SCHIP was created as Title XXI of the Social Security Act by the Balanced Budget Act of 1997, which was signed into law in August 1997. Congress appropriated approximately $40 billion for the program's first ten years (fiscal years [FY]1998 through 2007). The funds were allotted to the states based on a formula that considers, primarily, the number of all low-income children and the number of low-income uninsured children residing in each state. It also includes a factor for each state's health care costs relative to the others'. To encourage states to implement this program, the federal match for SCHIP expenditures was enhanced relative to Medicaid: each state's share was set at 70 percent of its Medicaid (Title XIX) share. Under the law, states may cover uninsured children in families with income under 200 percent of the federal poverty level (FPL), and up to higher income levels in states that already provide extensive coverage under Medicaid.

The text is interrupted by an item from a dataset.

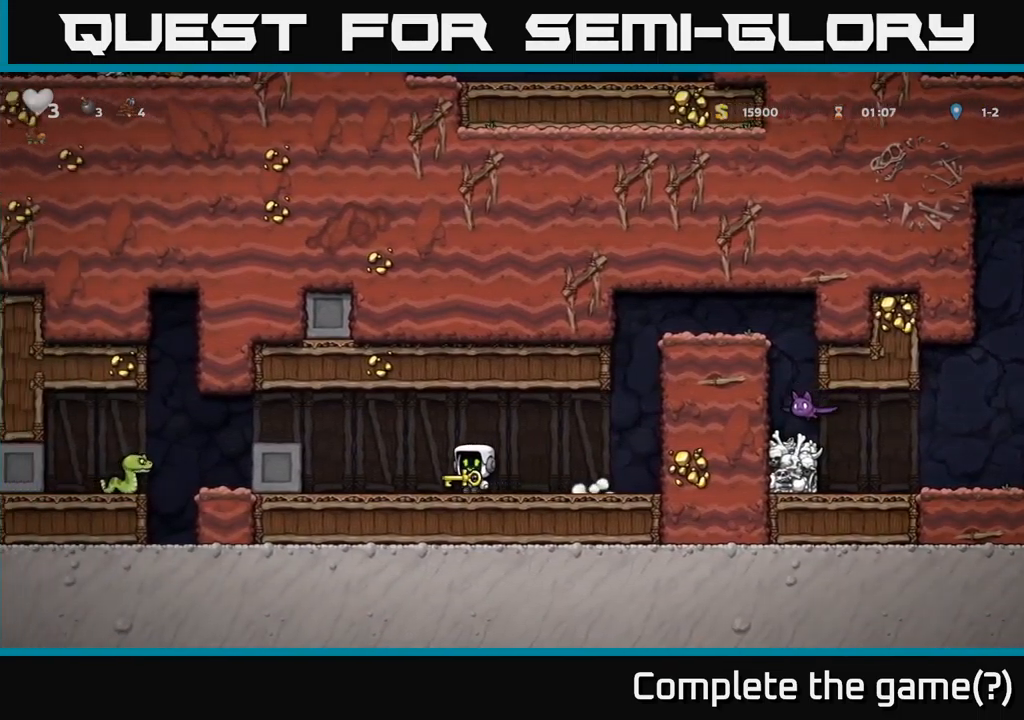
{"buttons": [], "left_stick": "center", "right_stick": "center", "events": [[150, "A", "down"], [234, "A", "up"], [317, "DPAD_LEFT", "up"]]}
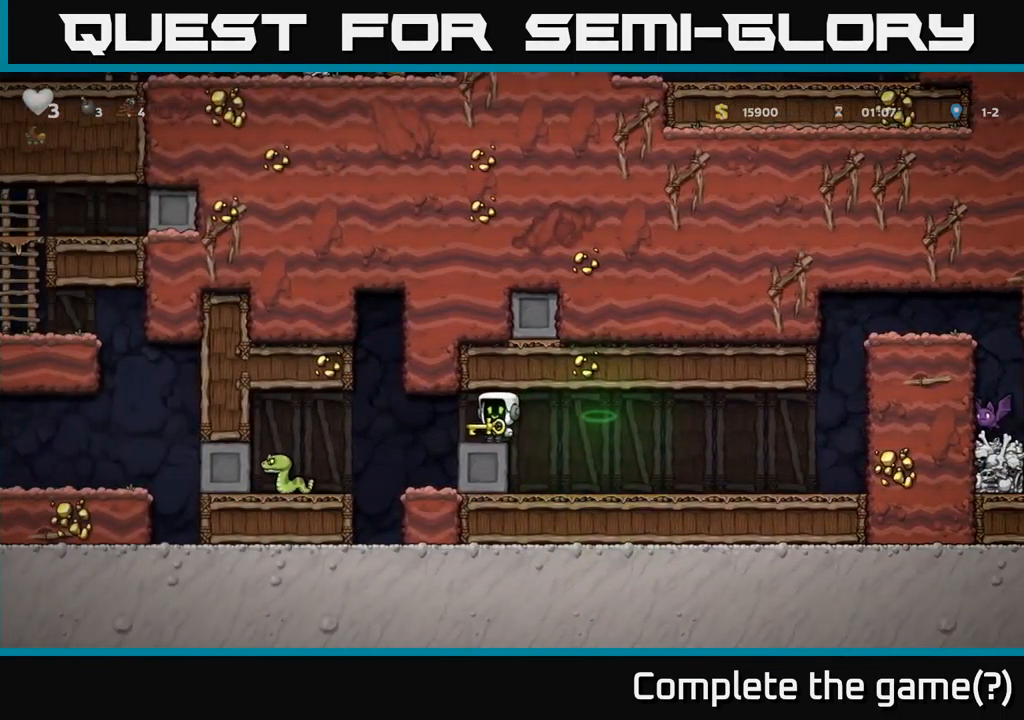
{"buttons": [], "left_stick": "center", "right_stick": "center", "events": [[17, "X", "down"], [100, "X", "up"]]}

The SCHIP legislation gave states three broad options for program design. A state could choose to expand its Medicaid program, develop a separate program, or implement a combination of both. By law, Medicaid expansion programs under SCHIP are subject to all the requirements of Title XIX, but raise the income eligibility thresholds. In particular, these programs establish an entitlement for all children who meet the eligibility criteria, and eligibility must comply with the Title XIX requirements for comparability and statewideness. In addition, states that expand Medicaid under SCHIP must cover the same broad benefits offered under Medicaid and use the Medicaid service delivery network, and may not impose cost-sharing. (Medicaid expansions established under a Section 1115 demonstration may require cost-sharing for children if a waiver of the prohibition against cost-sharing has been obtained.)
By contrast, the option for separate, non-Medicaid SCHIP programs permits states to adopt programs that more closely resemble private insurance. Separate child health programs do not establish an entitlement for children. Moreover, states electing this option have considerable flexibility in defining eligibility. Another important eligibility-related difference between Medicaid and separate child health programs concerns other insurance coverage. Whereas insurance status is irrelevant to eligibility for Medicaid (i.e., insured individuals can still qualify for Medicaid if they meet the eligibility criteria), SCHIP explicitly excludes insured children. Further, to discourage parents from substituting SCHIP for their children's existing private insurance, states with separate programs may impose waiting periods on children who have or who recently dropped their private health insurance. Except when using waiver authority, states with Medicaid expansion programs may not impose waiting periods.
Although subject to statutory standards for benefit packages, states with separate child health programs can provide benefits less broad than Medicaid's and more like coverage offered in the private sector. All the states with separate programs have adopted broad benefit packages, though usually not as comprehensive as Medicaid's. States with separate child health programs may also impose premiums and cost-sharing, and many do. Some have developed service delivery networks different from those serving Medicaid, and managed care is more widespread in SCHIP than in Medicaid.